Die Hitze steht uns also als Mittel zur kulturellen Handlung, um in Lévi-Strauss’ Diktion zu bleiben, zwar jederzeit zur Verfügung – allein, wir wollen sie nicht immer. Sei es aus ideologischen beziehungsweise gesundheitlichen Gründen, auf denen die Raw-Food-Bewegung mit ihrer Erhitzungsobergrenze von 42 °C gründet, sei es aus kulinarischer Neugier und Neuerungswillen: Wenn alles bekannt ist, beginnt man neu, indem man bisher Gekochtes roh verarbeitet. Nach diesem Credo arbeiten Köche wie Daniel Patterson vom kalifornischen „Coi“. Als Inspiration dienen Patterson durchaus auch 42-°C-Jünger und deren gern eingesetzte Zutaten wie Weizengras, gekeimtes Getreide und Hülsenfrüchte oder eingeweichte Nüsse, die er etwa mit Ziegenfleisch kombiniert. Die ex­trem frischen wiewohl sanftmütigen Geschmäcker, die diese für ihn neuen Zutaten lieferten, seien völlig überraschend gewesen. „So gut die Ziege auch war, es waren die rohen Zutaten, die das Gericht energetisierten“, notiert Patterson in seinem Kochbuch. So beeinflussen heute Roh-Dogmatiker die Spitzenküche und umgekehrt. In Kochbüchern zur Raw Cuisine finden sich heute Gerichte wie Ententatar mit Kaki oder Jakobsmuscheln mit ­Topinambur und Vanille.
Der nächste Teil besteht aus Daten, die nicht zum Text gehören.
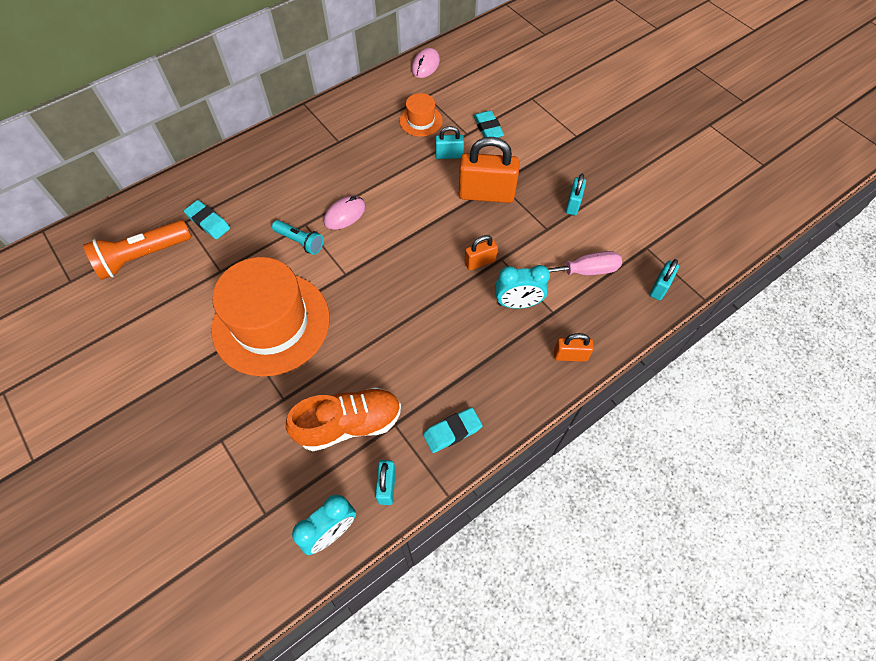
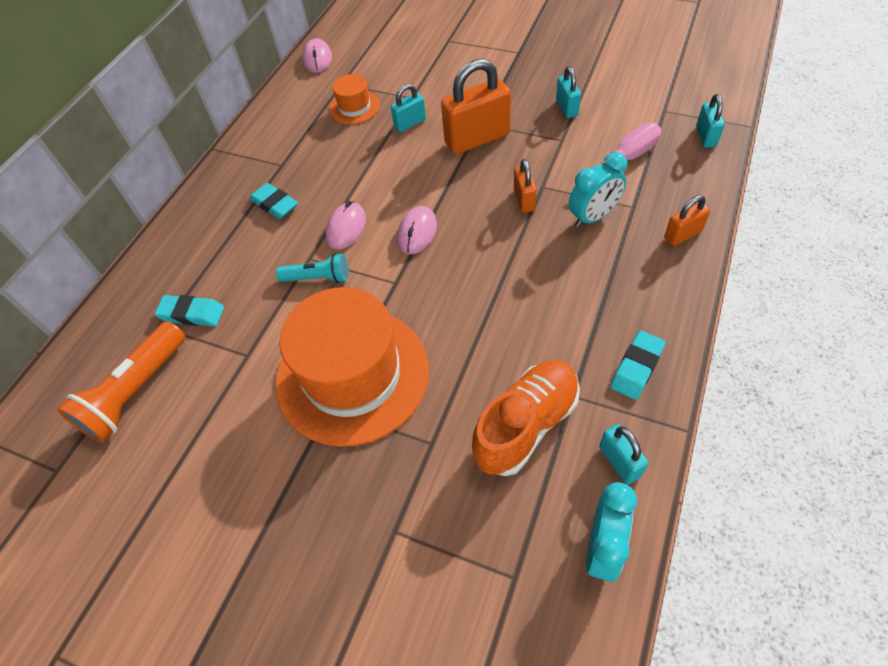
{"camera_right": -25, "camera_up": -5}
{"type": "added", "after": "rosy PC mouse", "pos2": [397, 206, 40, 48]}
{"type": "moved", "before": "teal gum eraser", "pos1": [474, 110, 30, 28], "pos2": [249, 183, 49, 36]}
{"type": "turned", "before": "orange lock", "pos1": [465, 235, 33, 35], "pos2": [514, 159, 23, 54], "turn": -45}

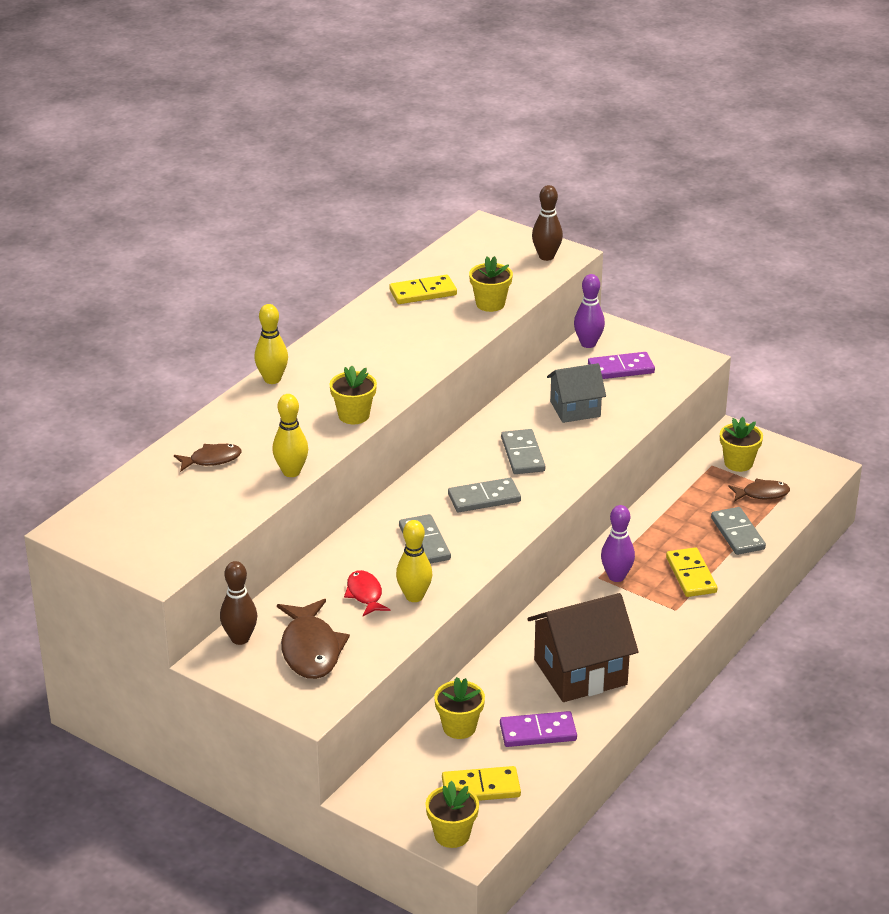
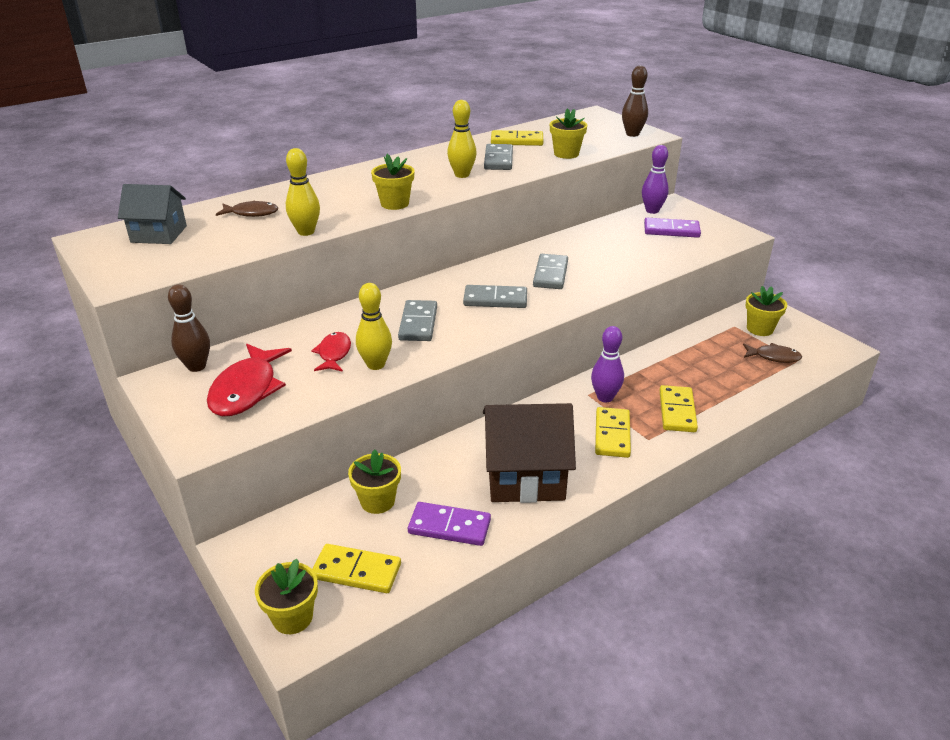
{"camera_right": 20, "camera_up": 0}
{"type": "added", "after": "golden domino", "pos2": [595, 407, 36, 51]}
{"type": "moved", "before": "golden bowling pin", "pos1": [254, 304, 34, 80], "pos2": [447, 100, 30, 78]}
{"type": "moved", "before": "gray cottage", "pos1": [547, 363, 59, 60], "pos2": [118, 184, 69, 60]}
{"type": "moved", "before": "gray domino", "pos1": [711, 507, 55, 48], "pos2": [484, 144, 29, 26]}
{"type": "recoloured", "before": "russet fish", "after": "red fish", "pos1": [277, 599, 73, 80], "pos2": [207, 344, 85, 73]}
Der neue Umgang mit rohen Lebensmitteln gründet nicht nur auf technischen Gerätschaften. Ebenso wichtig für die heutige Küche mit ihrer Vorliebe für das Rohe waren Querdenker wie Ferran Adrià und ihr völlig anderer Blick auf Zutaten. Adrià machte aus rohem Karfiol oder Minimaiskolben Couscous, aus Brombeeren Kaviar und aus rohen Sojasprossen Reiskörner.

Das Entfremden der reinen Zutat allein durch neue Schneidearten haben sich auch skandinavische Köche und Nachfolger zu eigen gemacht. Bei ihnen sind auffallend oft rohe weiße, chiffondünne Späne das optisch tellerbestimmende Element: Hobel aus rohem weißen Spargel, aus rohem Karfiol, rohen Champignons, aus rohen Maroni. Bei Letzteren ist die Verwandlung besonders augenfällig: Statt ganzer gerösteter, karamellbrauner Maroni oder geschmacklich einlullender milchkaffeebrauner ­Pürees haben wir heute weiße, knackige Hobel auf den Tellern, die geschmacklich wie haptisch herausfordern. Denn das tut das Rohe heute – und ist somit ein kultureller Fortschritt: Es fordert tatsächlich heraus. Die Genießer zu neuer Offenheit, die Kochzunft zum Umdenken, zum Weiterdenken. Und das alles ist noch lange nicht zu Ende.